The hype surrounding the big data movement is enormous. The way some organizations talk about it, big data can solve every single problem a business faces and provide guaranteed success well into the future. While the hype may be a tad overblown, make no mistake that big data carries with it numerous benefits that can be used to boost business. But simply having big data is no guarantee of anything. Unfortunately, too many companies have bought into the mindset that as long as they possess big data and analyze it on a regular basis, that’s all you need to do to find success. The truth is much more complicated than that. Yes, big data can be valuable, but if it’s not being used to help your company actually make more money, it’s really more of a waste.
Big data solutions are plentiful, but the main point of using big data analytics should be to grow your revenue. If there’s no revenue growth, big data serves no purpose. Many companies see big data as an end in and of itself, spending vast sums of money collecting meticulous information on every aspect of their businesses, from their operations to customers. While this strategy is certainly not a bad one, companies often find that their sales have not increased and revenue remains stagnant. These aren’t small businesses we’re talking about, either. Walmart and Best Buy have huge databases filled with tons of data about customers, but there have been no signs of sales improving. All that time, effort, and money that has gone into collecting so much data has produced nothing of true value.

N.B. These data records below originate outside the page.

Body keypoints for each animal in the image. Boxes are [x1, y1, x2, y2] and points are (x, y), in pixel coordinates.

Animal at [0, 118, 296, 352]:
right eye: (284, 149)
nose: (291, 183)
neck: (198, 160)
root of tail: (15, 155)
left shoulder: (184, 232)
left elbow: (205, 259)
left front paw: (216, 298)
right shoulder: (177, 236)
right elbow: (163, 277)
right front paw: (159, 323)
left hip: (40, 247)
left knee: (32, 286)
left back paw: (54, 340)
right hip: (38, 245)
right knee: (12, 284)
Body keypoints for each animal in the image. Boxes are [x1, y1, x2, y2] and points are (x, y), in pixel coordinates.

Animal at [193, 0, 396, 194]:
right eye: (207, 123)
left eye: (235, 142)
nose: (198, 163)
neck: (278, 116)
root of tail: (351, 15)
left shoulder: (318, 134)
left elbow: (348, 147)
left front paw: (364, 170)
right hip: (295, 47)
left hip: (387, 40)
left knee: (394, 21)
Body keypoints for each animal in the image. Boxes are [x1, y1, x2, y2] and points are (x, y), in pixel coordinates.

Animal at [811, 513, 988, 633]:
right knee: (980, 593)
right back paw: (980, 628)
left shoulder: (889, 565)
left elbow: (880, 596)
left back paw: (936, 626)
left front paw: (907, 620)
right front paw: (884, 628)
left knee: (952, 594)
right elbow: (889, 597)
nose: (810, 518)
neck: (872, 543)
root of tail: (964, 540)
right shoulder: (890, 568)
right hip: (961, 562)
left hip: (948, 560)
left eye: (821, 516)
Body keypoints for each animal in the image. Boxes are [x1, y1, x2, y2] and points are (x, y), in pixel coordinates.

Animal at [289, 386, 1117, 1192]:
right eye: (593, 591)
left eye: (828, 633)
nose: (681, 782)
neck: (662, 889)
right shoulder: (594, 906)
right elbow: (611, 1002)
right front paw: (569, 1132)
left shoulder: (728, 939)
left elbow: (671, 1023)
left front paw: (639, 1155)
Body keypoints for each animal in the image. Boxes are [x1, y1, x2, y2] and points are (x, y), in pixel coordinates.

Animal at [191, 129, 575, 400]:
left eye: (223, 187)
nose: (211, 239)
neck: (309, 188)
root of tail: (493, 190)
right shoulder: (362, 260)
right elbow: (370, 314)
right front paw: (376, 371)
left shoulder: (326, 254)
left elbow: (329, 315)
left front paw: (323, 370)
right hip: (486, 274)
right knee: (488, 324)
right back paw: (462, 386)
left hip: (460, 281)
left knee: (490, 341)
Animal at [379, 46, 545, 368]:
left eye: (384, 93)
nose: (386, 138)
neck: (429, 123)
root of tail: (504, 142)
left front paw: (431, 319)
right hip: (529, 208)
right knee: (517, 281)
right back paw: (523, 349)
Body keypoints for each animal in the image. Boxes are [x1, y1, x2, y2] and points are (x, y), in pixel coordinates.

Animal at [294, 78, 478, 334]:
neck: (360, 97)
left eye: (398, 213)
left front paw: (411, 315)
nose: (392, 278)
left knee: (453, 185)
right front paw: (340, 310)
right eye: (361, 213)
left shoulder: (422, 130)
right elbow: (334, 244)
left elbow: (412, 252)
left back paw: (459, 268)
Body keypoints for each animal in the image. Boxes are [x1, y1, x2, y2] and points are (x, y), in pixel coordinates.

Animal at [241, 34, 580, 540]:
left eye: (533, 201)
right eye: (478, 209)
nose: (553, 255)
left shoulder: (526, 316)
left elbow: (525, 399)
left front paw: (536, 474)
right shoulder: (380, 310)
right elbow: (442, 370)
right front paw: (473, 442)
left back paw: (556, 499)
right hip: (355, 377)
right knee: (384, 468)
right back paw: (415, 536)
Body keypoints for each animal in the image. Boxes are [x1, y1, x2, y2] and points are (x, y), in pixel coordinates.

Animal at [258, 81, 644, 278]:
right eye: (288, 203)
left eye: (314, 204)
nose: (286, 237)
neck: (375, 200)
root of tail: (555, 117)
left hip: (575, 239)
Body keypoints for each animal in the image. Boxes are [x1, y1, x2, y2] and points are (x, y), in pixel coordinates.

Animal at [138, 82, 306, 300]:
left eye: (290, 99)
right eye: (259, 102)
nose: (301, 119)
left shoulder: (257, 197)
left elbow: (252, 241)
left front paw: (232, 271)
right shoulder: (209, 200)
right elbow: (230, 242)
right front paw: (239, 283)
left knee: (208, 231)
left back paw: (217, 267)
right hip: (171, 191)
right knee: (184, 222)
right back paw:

These examples might leave business owners scratching their heads. If big data can’t help these giant corporations, then who can? When it comes to big data, however, it’s not necessarily how much you collect but the type. You can have all the data in the world, and it won’t translate to better sales and more money. Instead, businesses need to focus on relevant data, the kind that actually affects revenues. It also requires knowing how big data can add value to a business in the first place. Determining which data is relevant and which isn’t can be a challenge on its own, which is where talented data scientists come in. With the right expertise and experience, skilled data minds can separate the good data from the bad and know where the most profitable data is contained.
Take the usually cited example of collecting customer information for marketing purposes. Today, companies can find out tremendously detailed information about consumers, from their marital status to what colors they like the most. Pinpointing what information is the most relevant for increasing sales is the important step, one which many organizations seem to ignore. One case of how a gaming company utilized big data and ad hoc analytics can serve as the perfect example of how to use big data right. The game developer collected data on gamer web logs and profiles and figured out the factors that kept them motivated to play games longer while spending more money on games. By maximizing the factors discovered through big data, they eventually increased their revenue from $50 million to an impressive $600 million.
That’s not the only case of companies using big data specifically to increase revenue. A credit card company collected data on high-value customers in order to understand their behavior. From that data analysis, they were able to figure out what they responded most favorably to, eventually crafting more targeted marketing campaigns. The result was a higher conversion rate, a decrease in the amount of customer churn, and annual savings of more than $3 million. This was big data being put to use for the purpose of making money, and the results speak for themselves.
While big data has a lot to offer, companies have to understand that it takes more than data to make money. You can analyze information all you want, but to make your investment in big data analytics really count, you need to put it toward increasing sales. If the results aren’t there, strategies need to be changed. If revenue decreases, you’re not using big data effectively. Don’t buy into the big data hype without realizing that the only way it makes sense is if it is used to get more money out of it. An investment that doesn’t improve the bottom line simply isn’t an investment worth having.